The shipping of bodies north to New York or New England by steamer was a straightforward undertaking in Civil War New Orleans, but for families in the Midwest, it was a longer and more costly journey. It wasn’t until July 4, 1863, with the capture of Vicksburg, that the Union gained complete control of the Mississippi River. But even in Union hands, part of the river, with its shifting sandbars, was at times a terror to navigate, leaving many coffins to be shipped to New York, and then overland by railroad or freight wagon to their destinations in the Midwest. Embalming bodies or—when too decomposed—pickling them in alcohol, and sealing them in impregnable metallic coffins, turned out to be big business. By 1863, the cost skyrocketed from the early war price of $50 to Bell’s standard fees ranging from $75 to $125 in Louisiana (equal to around $2,000 or more, today). The price of dying had become more costly.

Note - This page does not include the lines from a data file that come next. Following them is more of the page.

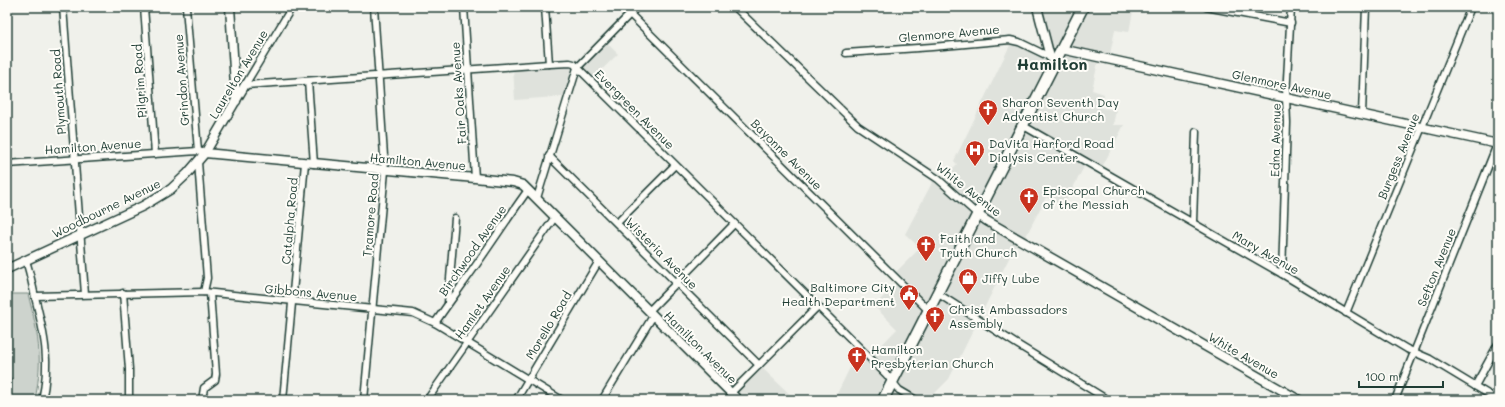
<svg xmlns="http://www.w3.org/2000/svg" width="1505" height="407" font-family="Mali,sans-serif">
	<rect width="100%" height="100%" fill="#f0f1eb"/>
	<filter id="ink" filterUnits="userSpaceOnUse"><feTurbulence type="fractalNoise" baseFrequency=".025" numOctaves="2"/><feDisplacementMap in="SourceGraphic" scale="8" xChannelSelector="R" yChannelSelector="G"/><feConvolveMatrix kernelMatrix="1 2 1 2 8 2 1 2 1" color-interpolation-filters="sRGB"/></filter>
	<g filter="url(#ink)">
		<g fill="#dfe2dc">
			<path d="M1036,7h109l-1,6 -11,-2 -4,21 -14,-2 -6,29 -10,-2 -7,33 12,4 -3,14 15,2 -3,15h11l-24,46 -14,-8 -23,44 -17,-10 -23,45 -5,-2 -69,139 -21,21h-94l26,-53 10,10 27,-28 -23,-23 25,-25 -6,-6 27,-27 -15,-14 30,-57 6,4 16,-17 -3,-3 58,-120 38,16z"/>
			<path d="M604,40l14,14 -28,27 -11,-12 -10,27 -54,4 -2,-33 59,-4 11,-2z"/>
			<path d="M760,366l36,34h-57l-8,-7z"/>
		</g>
		<path fill="#cdd3cd" stroke="#768880" d="M7,294h21c5,20 10,39 11,59 1,16 -1,31 -4,47h-28z"/>
		<path fill="#9faca4" stroke="#6c8077" d="M7,341c2,5 3,13 3,19 1,7 -2,13 -1,20l3,-2v1l-2,10v11h-3z"/>
		<g fill="none" stroke-linecap="round" stroke-linejoin="round">
			<defs>
				<g id="minor">
					<path d="M63,7l22,287"/>
					<path d="M144,7l11,147"/>
					<path d="M186,7l12,144"/>
					<path d="M464,7l11,171"/>
					<path d="M545,7l4,57"/>
					<path d="M735,7l123,119 80,53 39,35"/>
					<path d="M1206,7l85,16"/>
					<path d="M630,14l298,296"/>
					<path d="M846,53l86,-6 78,-7 9,2 31,15"/>
					<path d="M308,81l6,83"/>
					<path d="M245,85l304,-21 21,-1 4,1 312,310 13,16 17,10"/>
					<path d="M245,85l47,-78"/>
					<path d="M1362,114l4,-107"/>
					<path d="M1022,125l260,149 125,75 23,10 68,41"/>
					<path d="M549,156l210,209"/>
					<path d="M198,162l9,116 -3,14"/>
					<path d="M7,164l191,-13 7,2"/>
					<path d="M537,198l40,-130 60,-61"/>
					<path d="M1193,222l3,-90"/>
					<path d="M617,223l58,-58"/>
					<path d="M26,261c4,11 6,23 9,36 9,36 16,65 7,103"/>
					<path d="M1282,274l5,-151 -1,-26 5,-90"/>
					<path d="M123,293l6,76v31"/>
					<path d="M937,293l78,50 93,57"/>
					<path d="M35,296l169,-4 209,21 22,10 127,77"/>
					<path d="M448,303l7,-85"/>
					<path d="M649,311l85,-87"/>
					<path d="M1346,313l125,-306"/>
					<path d="M435,323c15,-22 31,-43 46,-65 16,-23 31,-46 47,-68"/>
					<path d="M1475,386l23,-42"/>
					<path d="M731,393l87,-87"/>
					<path d="M202,400l2,-12 11,-8 1,-6 -6,-81"/>
					<path d="M283,400l22,-237"/>
					<path d="M364,400l21,-229 -11,-164"/>
					<path d="M427,400l128,-183"/>
					<path d="M516,400l83,-139"/>
					<path d="M602,400l51,-84"/>
					<path d="M1395,400l103,-258"/>
				</g>
				<g id="tertiary">
					<path d="M230,7l6,94"/>
					<path d="M1037,7l13,50 5,4"/>
					<path d="M1061,49l437,95"/>
					<path d="M205,153l270,25 38,4 10,3 215,215"/>
					<path d="M977,214l10,7 312,179"/>
					<path d="M7,269l136,-63 28,-17 16,-15 18,-21 40,-68"/>
				</g>
				<path id="primary" d="M883,400l200,-393"/>
			</defs>
			<use href="#minor" stroke="#1f3d34" stroke-width="9"/>
			<use href="#tertiary" stroke="#1f3d34" stroke-width="11"/>
			<use href="#primary" stroke="#1f3d34" stroke-width="13"/>
			<use href="#minor" stroke="#fdfcf7" stroke-width="6"/>
			<use href="#tertiary" stroke="#fdfcf7" stroke-width="8"/>
			<use href="#primary" stroke="#fdfcf7" stroke-width="10"/>
		</g>
	</g>
	<defs>
		<symbol id="church-pin" viewBox="-11 -11 22 30"><path d="M0 17L-7.5 6A9.5 9.5 0 1 1 7.5 6Z" fill="#c8321e" stroke="#fdfcf7"/><path d="M-1.2-6h2.4v3.5h3.3v2.4h-3.3V6h-2.4V-.1h-3.3v-2.4h3.3Z" fill="#fff"/></symbol>
		<symbol id="hospital-pin" viewBox="-11 -11 22 30"><path d="M0 17L-7.5 6A9.5 9.5 0 1 1 7.5 6Z" fill="#c8321e" stroke="#fdfcf7"/><path d="M-5-5h3v3.5h4V-5h3V5h-3V1.5h-4V5h-3Z" fill="#fff"/></symbol>
		<symbol id="shop-pin" viewBox="-11 -11 22 30"><path d="M0 17L-7.5 6A9.5 9.5 0 1 1 7.5 6Z" fill="#c8321e" stroke="#fdfcf7"/><path d="M-5-2.5h2.3a2.7 3.5 0 0 1 5.4 0H5L5.5 6h-11ZM-1.5-2.5h3a1.5 2.3 0 0 0-3 0Z" fill="#fff"/></symbol>
		<symbol id="civic-pin" viewBox="-11 -11 22 30"><path d="M0 17L-7.5 6A9.5 9.5 0 1 1 7.5 6Z" fill="#c8321e" stroke="#fdfcf7"/><path d="M-.6-6.5H3V-4.5H.6V-3L4-1V1h2V6H-6V1h2V-1L-.6-3ZM-1.2 2.5V6h2.4V2.5Z" fill="#fff"/></symbol>
	</defs>
	<g fill-rule="evenodd">
		<use href="#church-pin" x="977" y="98" width="22" height="30"/>
		<use href="#hospital-pin" x="964" y="139" width="22" height="30"/>
		<use href="#church-pin" x="1018" y="186" width="22" height="30"/>
		<use href="#church-pin" x="915" y="234" width="22" height="30"/>
		<use href="#shop-pin" x="957" y="267" width="22" height="30"/>
		<use href="#civic-pin" x="898" y="283" width="22" height="30"/>
		<use href="#church-pin" x="924" y="305" width="22" height="30"/>
		<use href="#church-pin" x="846" y="345" width="22" height="30"/>
	</g>
	<g text-anchor="middle" dominant-baseline="central" stroke-width="4" stroke-linejoin="round" paint-order="stroke">
		<g font-size="12" fill="#1f3d34" stroke="#fdfcf7">
			<text transform="translate(949 33) rotate(-5)">Glenmore Avenue</text>
			<text transform="translate(238 74) rotate(-59)">Laurelton Avenue</text>
			<text transform="translate(181 80) rotate(-94)">Grindon Avenue</text>
			<text transform="translate(139 81) rotate(-94)">Pilgrim Road</text>
			<text transform="translate(1282 84) rotate(12)">Glenmore Avenue</text>
			<text transform="translate(58 92) rotate(-94)">Plymouth Road</text>
			<text transform="translate(458 93) rotate(-94)">Fair Oaks Avenue</text>
			<text transform="translate(635 109) rotate(45)">Evergreen Avenue</text>
			<text transform="translate(1275 140) rotate(-89)">Edna Avenue</text>
			<text transform="translate(93 146) rotate(-4)">Hamilton Avenue</text>
			<text transform="translate(787 154) rotate(45)">Bayonne Avenue</text>
			<text transform="translate(1398 156) rotate(-68)">Burgess Avenue</text>
			<text transform="translate(418 161) rotate(5)">Hamilton Avenue</text>
			<text transform="translate(969 189) rotate(38)">White Avenue</text>
			<text transform="translate(106 208) rotate(-26)">Woodbourne Avenue</text>
			<text transform="translate(370 215) rotate(-85)">Tramore Road</text>
			<text transform="translate(289 221) rotate(-85)">Catalpha Road</text>
			<text transform="translate(472 250) rotate(-55)">Birchwood Avenue</text>
			<text transform="translate(1266 252) rotate(30)">Mary Avenue</text>
			<text transform="translate(662 253) rotate(45)">Wisteria Avenue</text>
			<text transform="translate(1436 267) rotate(-68)">Sefton Avenue</text>
			<text transform="translate(311 292) rotate(5)">Gibbons Avenue</text>
			<text transform="translate(482 302) rotate(-55)">Hamlet Avenue</text>
			<text transform="translate(548 325) rotate(-59)">Morello Road</text>
			<text transform="translate(701 347) rotate(45)">Hamilton Avenue</text>
			<text transform="translate(1244 355) rotate(30)">White Avenue</text>
		</g>
		<g font-size="12" fill="#1f3d34" stroke="#fdfcf7" text-anchor="start">
			<text x="1002" y="102">Sharon Seventh Day<tspan x="1002" dy="14">Adventist Church</tspan></text>
			<text x="989" y="143">DaVita Harford Road<tspan x="989" dy="14">Dialysis Center</tspan></text>
			<text x="1043" y="190">Episcopal Church<tspan x="1043" dy="14">of the Messiah</tspan></text>
			<text x="940" y="238">Faith and<tspan x="940" dy="14">Truth Church</tspan></text>
			<text x="982" y="278">Jiffy Lube</text>
			<text x="895" y="287" text-anchor="end">Baltimore City<tspan x="895" dy="14">Health Department</tspan></text>
			<text x="949" y="309">Christ Ambassadors<tspan x="949" dy="14">Assembly</tspan></text>
			<text x="871" y="349">Hamilton<tspan x="871" dy="14">Presbyterian Church</tspan></text>
		</g>
		<g font-size="16" font-weight="bold" fill="#1f3d34" stroke="#fdfcf7">
			<text x="1052" y="63">Hamilton</text>
		</g>
	</g>
	<rect width="1505" height="407" fill="none" stroke="#fdfcf7" stroke-width="24"/>
	<rect x="12" y="12" width="1481" height="383" fill="none" stroke="#1f3d34" stroke-width="1.5" filter="url(#ink)"/>
	<path d="M1359 381v6h84v-6" fill="none" stroke="#1f3d34" stroke-width="2"/>
	<text x="1365" y="381" font-size="12" fill="#1f3d34" stroke="#fdfcf7" stroke-width="3" paint-order="stroke">100 m</text>
</svg>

[Read this: "The Best We Could—How disease killed the Civil War soldiers, even more than the guns" ]
What’s more, much could go wrong in the process of disinterring and transporting soldiers’ bodies. Sometimes, remains didn’t arrive when scheduled, as was the case when the steamer Mississippi pulled into port without the body of Thaddeus Weems. On another occasion, the Mississippi scheduled to ship coffins was instead ordered to transport troops to the front. Bodies sealed in their airtight metallic coffins might hang around one’s mortuary shop for months, or even years, for a number of reasons: the deceased soldier’s family had not the funds to pay for the body’s release, or a loved one simply had lost interest in shipping a body home. Such was the case of a Union captain who, after two years, was still taking up space in Bell’s shop. In this instance, the captain’s widow had found a new beau and had no interest in claiming the remains of her former one.
Despite the agonizing waits and high costs associated with disinterring, preparing bodies, and shipping them home, bereaved loved ones held Bell in high regard, and expressed great warmth towards him, often offering open invitations to their homes.
William R. Bell died in 1874. The correspondence left behind reveals the significant impact he and his work held in Civil War-era New Orleans. The words penned in the letters and invoices of his archive present a new perspective on the challenges faced by the Civil War undertakers as they worked to prepare the dead for their rightful final resting places.